Spagh3tti Joe
5 min readMay 21, 2024

“Putting yourself to the test”

Second attempt at bucking a log by hand

It’s so common, in the area of hobby woodworking. To feel like you are inadequate, that you are simply an imposter. And this feeling is natural.

No matter what our primary job is, we are only trying to emulate something we feel is ideal, and this area is where people tend to feel a little like frauds. When we get into any hobby, we are simply doing the part of becoming a new person. But then we start to ask ourselves: What am I doing? Why am I doing this?

As I myself have done this, I’ve been asking this question over and over, only to come to a conclusion that I enjoy the act of challenging myself.

Woodworking is unlike the hobby of guitars or building model cars. And I don’t mean to denigrate those, but it’s a tool heavy hobby. It requires people to pass a hurdle of sourcing their own tools and then tuning and using them.

And in this realm of Woodworking, that used to be the case. Everyone had a task assigned to them to complete, from hand sawing, chopping trees, and dimensioning lumber. It was such an involved human process. There was also the added benefit of being constantly active in this hobby.

It’s easy to have the ideal of a person, but to actually engage with the concept and prove yourself to something. It does leave you with an incredible feeling.

I participated in a 5k race a couple of years ago, which meant I had to go for freequents runs and jogs to keep up a good endurance for the race. When it came to the day of the race, I felt like training did yield good results. But then, at the very end, I began to wonder why? Why did I do this and sign up for it? I asked myself why I was running.

Now, this might have been from the exhaustion, but I don’t know if anyone else has had this, but the manifesting of this internal part of myself. That nagging feeling of doubt, I still was running the race. But this moment played our in my mind, and I confronted it by simply continuing to run.

When it comes to hobby of woodworking, and the intense physical labor behind it, it sucks! The conditions can be horrible, and yet I still do it. I’m still testing myself

The accomplishment of finishing that race was never lost on me, and although that was years ago, it stuck with me. And through woodworking, I have come to understand the beauty of absorbing yourself in manual work. The act of being your own system of efficiency, and figuring out what methods work and what doesn’t is quite something. And comparable to my 5k experience.

Training for something like running, well it’s training, putting your body from a certain place to improve strength and stamina, that is the basic ideal of why we run. And that challenge and improvement is part of it. Training in the woodwork sense is constant, and our body and mind is also sharpening itself to improve in certain areas through repeat failures and repetition. The act of hand hewing, and eventually reaching this point where you can flatten a beam from a log? That is similar to me as preparing for a 5k race.

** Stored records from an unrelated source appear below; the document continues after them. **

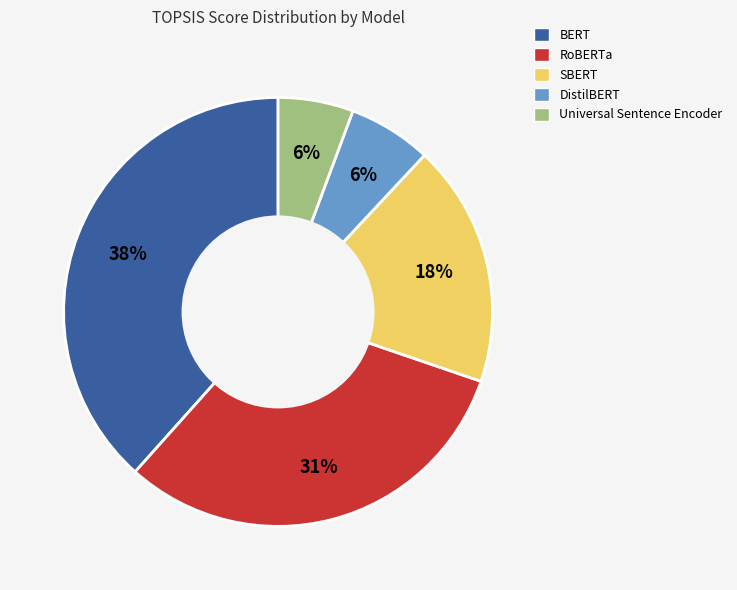

Is it true that RoBERTa is 31% of the pie?

True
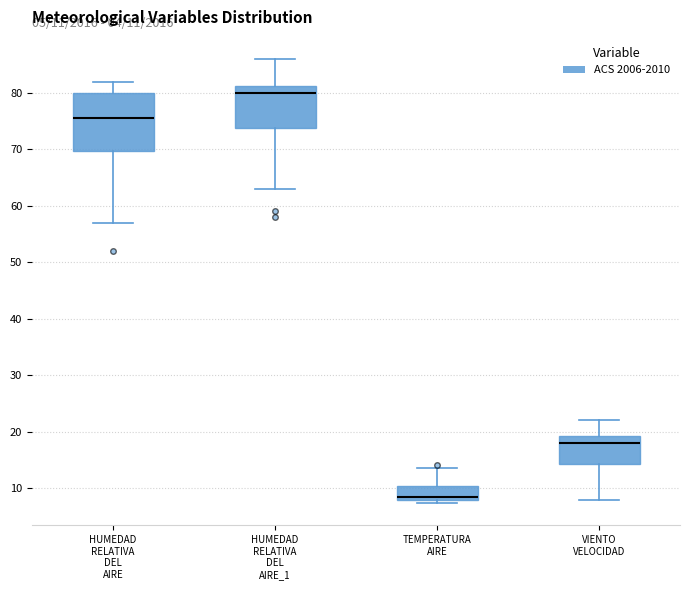

Which box is the tallest, from its lower edge to its upper edge?

HUMEDAD RELATIVA DEL AIRE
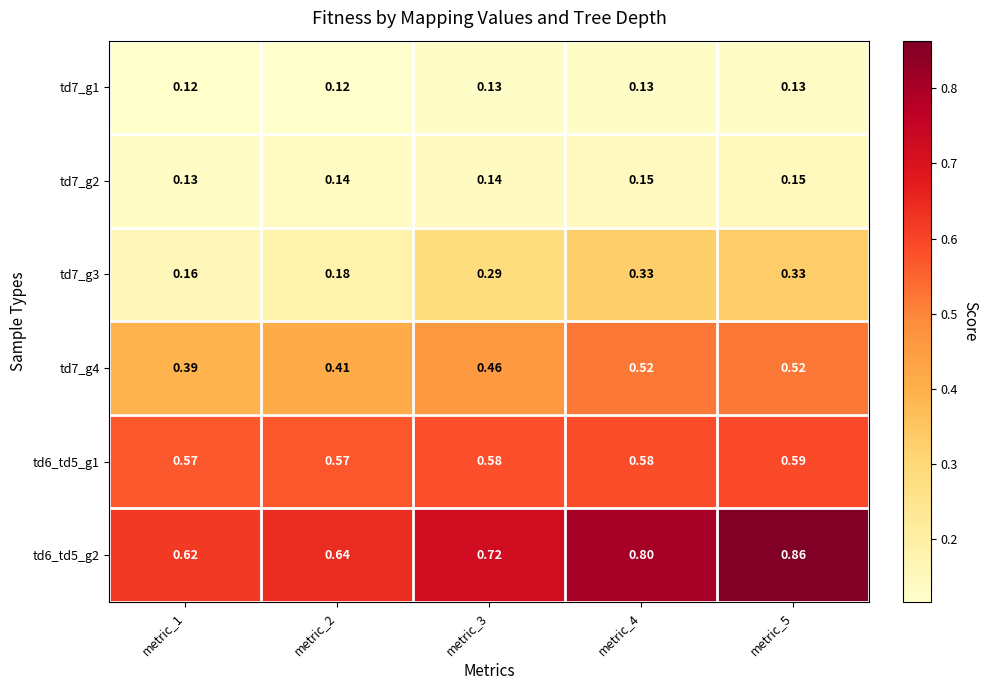

At which category is the sum across all series the highest?

metric_5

And sometimes, we do feel a bit silly when it goes awry. When I was logging some ash wood by hand, I felt frustrated with how long it took and how much actual effort I needed to use the log saws I had some experience in sharpening, but not a lot. It also took me hours to actually acquire usable lumber for my woodworking. But after the initial experience, I got better and dedicated myself to improving in this area. My endurance got better, and I got physically stronger from that and kept going back and having a better experience.

Once you jump through the hurdle and push through the feeling of “why do I do this?” You can look back on the achievement itself and gain perspective, and then continue doing it. Similar to exercise, this hobby in itself is an endurance test.

This is a bit silly from the outside, especially given that this hobby and most of the other ones have been taken over by marketing and forum sites like reddit.

The way you separate yourself is by going with a cheaper route as a beginner, buying a used tool and trying it out, and then opting for the more efficient product if you feel it’s necessary, this is actually true in the woodwork and handtool world.

But we also have merits. It’s a given that when you do something impressive through sheer willpower, persevere past that part of your brain that tells you “this sucks” you can actually feel like you’ve achieved something. And people who might think it’s silly are impressed by it, but so should you. The person who tested their limits, that’s the reason why we do this hobby. Despite it being miserable. We love the feeling and achievement we get, and I imagine you’ll feel like you have proved something.

That’s the thing, the conclusion I came to at the end of my 5k, and it’s relation to everything I do in life continuing from then, is that I did it for myself. And that’s the same as why I harvest logs and trees by hand despite it taking longer, there’s a certain perspective I get that allows me to continue along, this test, and passing it.

Ultimately, I don’t know where I’ll be, years from now, but I am a workhorse individual, and I’ll keep throwing myself at it and taking on new challenges, and maybe I’ll fail, but then that will be an opportunity to learn. And if I succeed, then I will keep going at it.

And we continue moving through our hobby, and it’s affects on our life and our main employment, but the point is to continue endeavoring and moving forward to gain this new identity and to challenge ourselves. So good luck with it, and keep improving!